OrderPaperToday – The issue of constituency projects has been a very sensitive and controversial matter. It has become a mystery that has sprung up various debates over time. One of the aspects of constituency project that has been severally questioned is it foundation in our laws, with some persons arguing that it lacks sufficient legal/constitutional framework to operate.
One of such persons who have frequently attacked the scheme is the Minister of Power, Works and Housing, Babatunde Fashola.
Fashola, a lawyer and Senior Advocate of Nigeria (SAN) while delivering a goodwill message at a one-day national summit on political representation and constituency relations and intervention services in 2016 said that “constituency projects are not necessarily found in our constitution, they have effectively grown by convention over the years. In trying to find a legal framework for constituency projects, we must first look at what are those things that the National Assembly has powers to legislate upon.”
His comments did not go down well with lawmakers and the Speaker, Yakubu Dogara who is also a lawyer fired back stating that constituency projects are indeed constitutional.
He argued that the idea of constituency projects arose as a result of the demand by Nigerians for equitable and even distribution of infrastructural development projects as well as federal character citing Section 14 (3), 15 (4), and 16 (2) of the constitution. However, those sections do not explicably mention constituency projects.
Hence, it is clear that though there is a philosophical basis for constituency projects it lacks distinct legislation which is why both chambers of the National Assembly have put in place a process to fill the gap.
In the Senate, a Bill for an Act to provide for constituency projects in the annual budget of the Federation and for other matters connected therewith sponsored by Senator Stella Oduah (PDP, Anambra) has scaled second reading and subsequently considered at a public hearing.

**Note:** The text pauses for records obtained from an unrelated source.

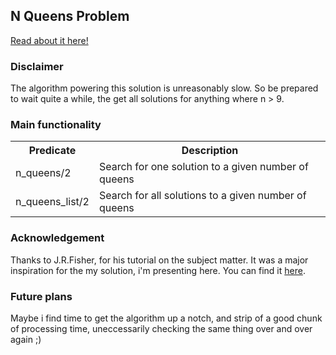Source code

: ## N Queens Problem
[Read about it here!](https://en.wikipedia.org/wiki/Eight_queens_puzzle)

### Disclaimer

The algorithm powering this solution is unreasonably slow. So be prepared to
wait quite a while, the get all solutions for anything where n > 9.

### Main functionality

<table>
  <tr>
    <th>Predicate</th><th>Description</th>
  </tr>
  <tr>
    <td>n_queens/2</td><td>Search for one solution to a given number of queens</td>
  </tr>
  <tr>
    <td>n_queens_list/2</td><td>Search for all solutions to a given number of queens</td>
  </tr>
</table>

### Acknowledgement

Thanks to J.R.Fisher, for his tutorial on the subject matter. It was a major inspiration for the my solution, i'm presenting here.
You can find it [here](http://www.csupomona.edu/~jrfisher/www/prolog_tutorial/2_11.html).

### Future plans

Maybe i find time to get the algorithm up a notch, and strip of a good chunk of processing time, uneccessarily checking the same thing over and over again ;)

The bill proposes a minimum 20% provision for constituency projects in the annual budget for the purpose of infrastructural development, wealth creation and the fight against poverty across the country.
In the House, a Bill for an Act to establish the Constituencies Development Fund for the purpose of even development of all constituencies in the federation and for connected purposes has similarly passed second reading and public hearing.
According to the Bill which is sponsored by Mr. Solomon Adaelu (PDP, Abia) the Constituency Development Fund will consist of not less than 2.5% of the federal government annual budget.
At the state level, Lagos State has been a pacesetter in establishing a proper legal framework for constituency projects with the establishment of Lagos State (Constituency) Project Development Law, also called the “Lagos Law” in year 2000.
The purpose of the law is to establish a constituency fund to provide and maintain public infrastructures and basic social amenities in the 40 constituencies of Lagos state.
It states that the Commissioner for Economic Planning and Budget shall set aside a minimum of 15% of the state capital expenditure every year.
The law also provides for the establishment and composition of a Project Monitoring Committee for each beneficiary constituency. The function of the committee is to determine the type of project to be embarked on, notify appropriate agencies, monitor and submit reports on the project.
Despite the existence of the law in Lagos, the operation of constituency projects in the state is still shrouded in secrecy. OrderPaperNG through its ConsTrack initiative has been seeking to promote transparency in the execution of constituency projects in Lagos which has so far been met with stiff resistance.
The situation in Lagos is a sad reminder that some of the issues we face as a country are not due to a lack of sufficient laws, rather it is because we fail to respect the laws we enact.